# DATASET RECORDS
○ ○ ○ ○ ○ ○ ○
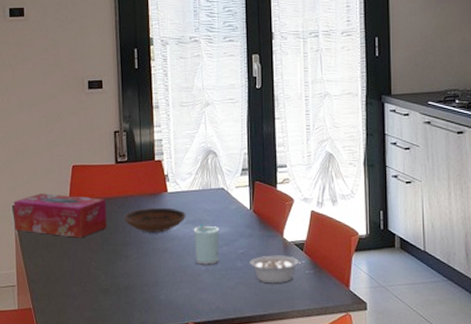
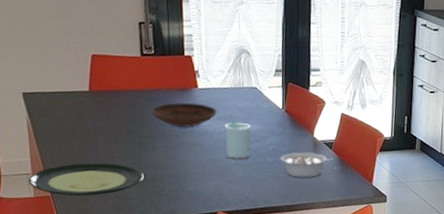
tissue box: present [13,193,107,238] -> none [23,81,133,129]
plate: none [13,272,117,308] -> present [28,162,144,196]

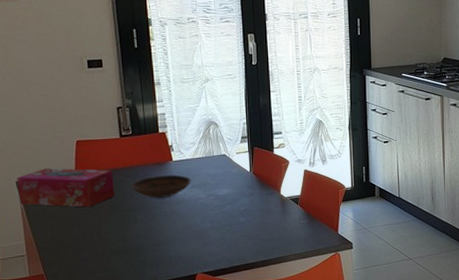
tissue box: none [23,81,133,129] -> present [17,168,115,207]
plate: present [28,162,144,196] -> none [23,238,128,273]
cup: present [224,120,251,159] -> none [198,187,224,223]
legume: present [280,152,334,178] -> none [251,209,301,234]

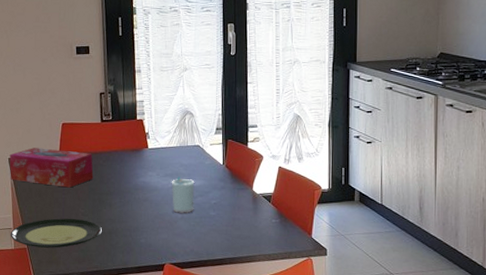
plate: none [23,238,128,273] -> present [10,218,102,248]
bowl: present [132,174,191,198] -> none [109,161,165,184]
cup: none [198,187,224,223] -> present [171,177,195,213]

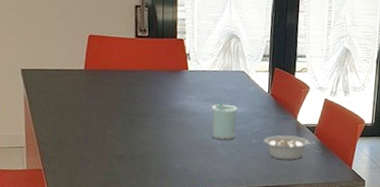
tissue box: present [9,148,94,188] -> none [22,59,125,107]
plate: present [10,218,102,248] -> none [22,138,132,170]
legume: none [221,205,273,231] -> present [264,135,316,161]

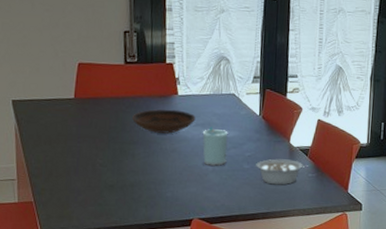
bowl: none [143,83,206,108] -> present [132,109,196,134]

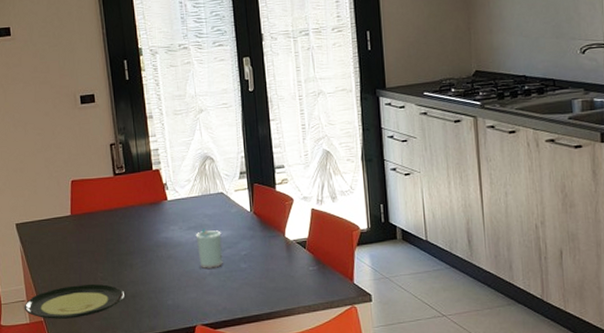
plate: none [13,169,123,202] -> present [24,283,124,319]
bowl: present [132,109,196,134] -> none [127,215,187,241]
legume: present [256,159,309,185] -> none [253,254,309,283]

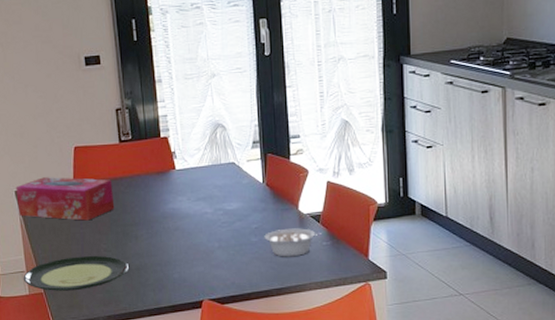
tissue box: none [16,209,110,251] -> present [16,177,115,221]
cup: present [195,228,223,269] -> none [204,200,233,241]
legume: none [253,254,309,283] -> present [264,228,323,257]

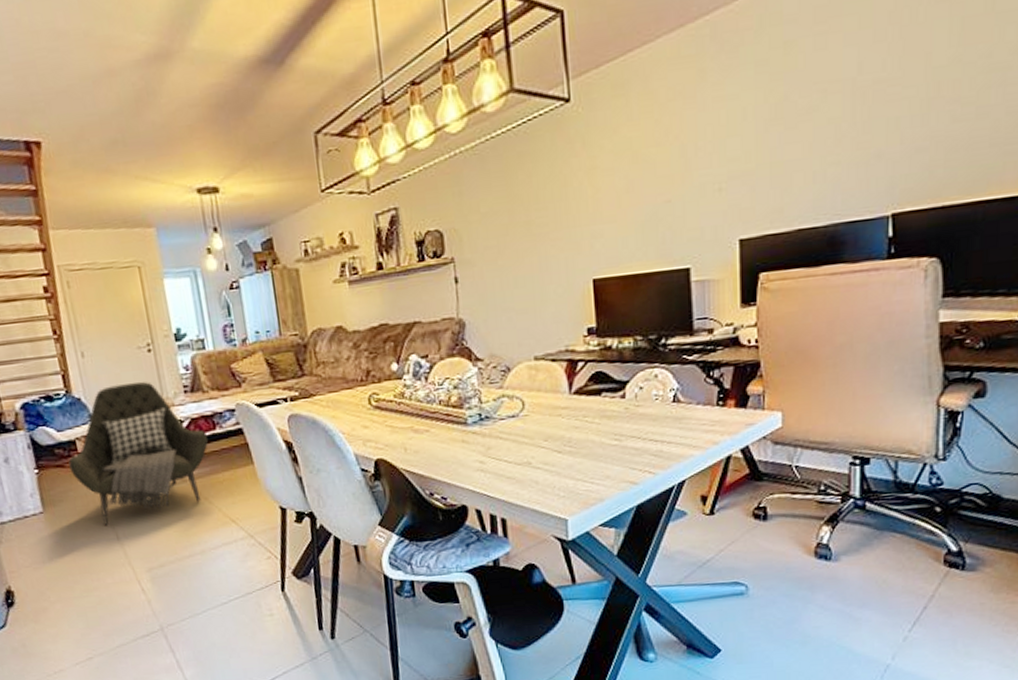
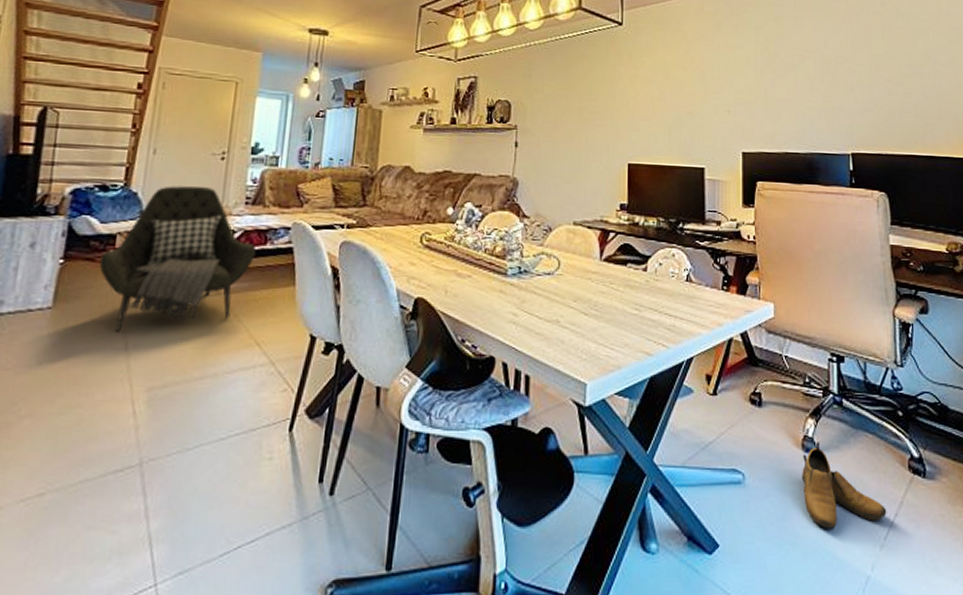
shoe: none [813,547,914,627] -> present [801,442,887,529]

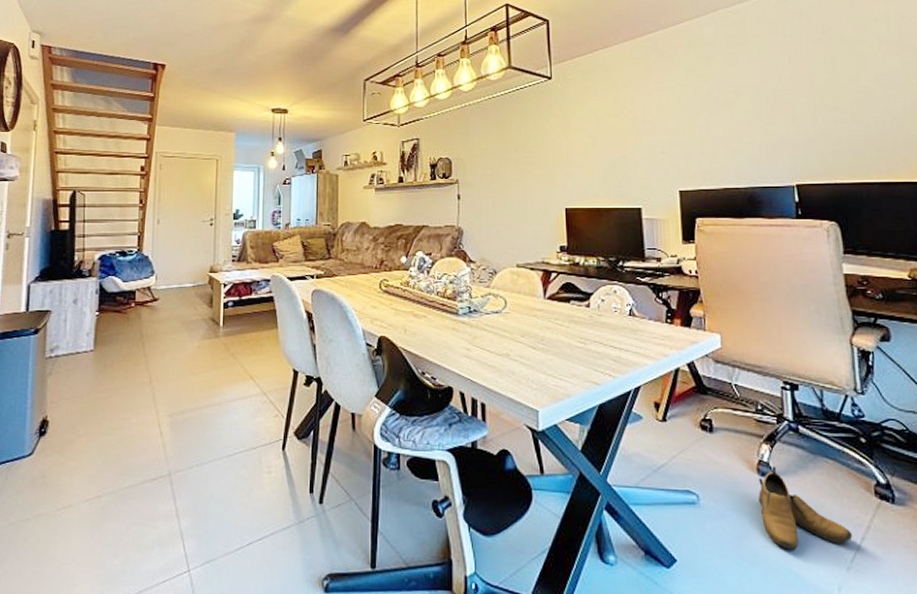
armchair: present [99,186,256,332] -> none [125,248,244,369]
○ ○ ○ ○ ○ ○ ○
What is needed is an exact copy of the lines from the start of the listing above through the line that holds "legume: none [221,205,273,231]", with the pictures left out.

# OUTPUT FOR THIS EXERCISE
tissue box: present [13,193,107,238] -> none [23,81,133,129]
plate: none [13,272,117,308] -> present [28,162,144,196]

tissue box: none [23,81,133,129] -> present [17,168,115,207]
plate: present [28,162,144,196] -> none [23,238,128,273]
cup: present [224,120,251,159] -> none [198,187,224,223]
legume: present [280,152,334,178] -> none [251,209,301,234]

plate: none [23,238,128,273] -> present [10,218,102,248]
bowl: present [132,174,191,198] -> none [109,161,165,184]
cup: none [198,187,224,223] -> present [171,177,195,213]

tissue box: present [9,148,94,188] -> none [22,59,125,107]
plate: present [10,218,102,248] -> none [22,138,132,170]
legume: none [221,205,273,231] -> present [264,135,316,161]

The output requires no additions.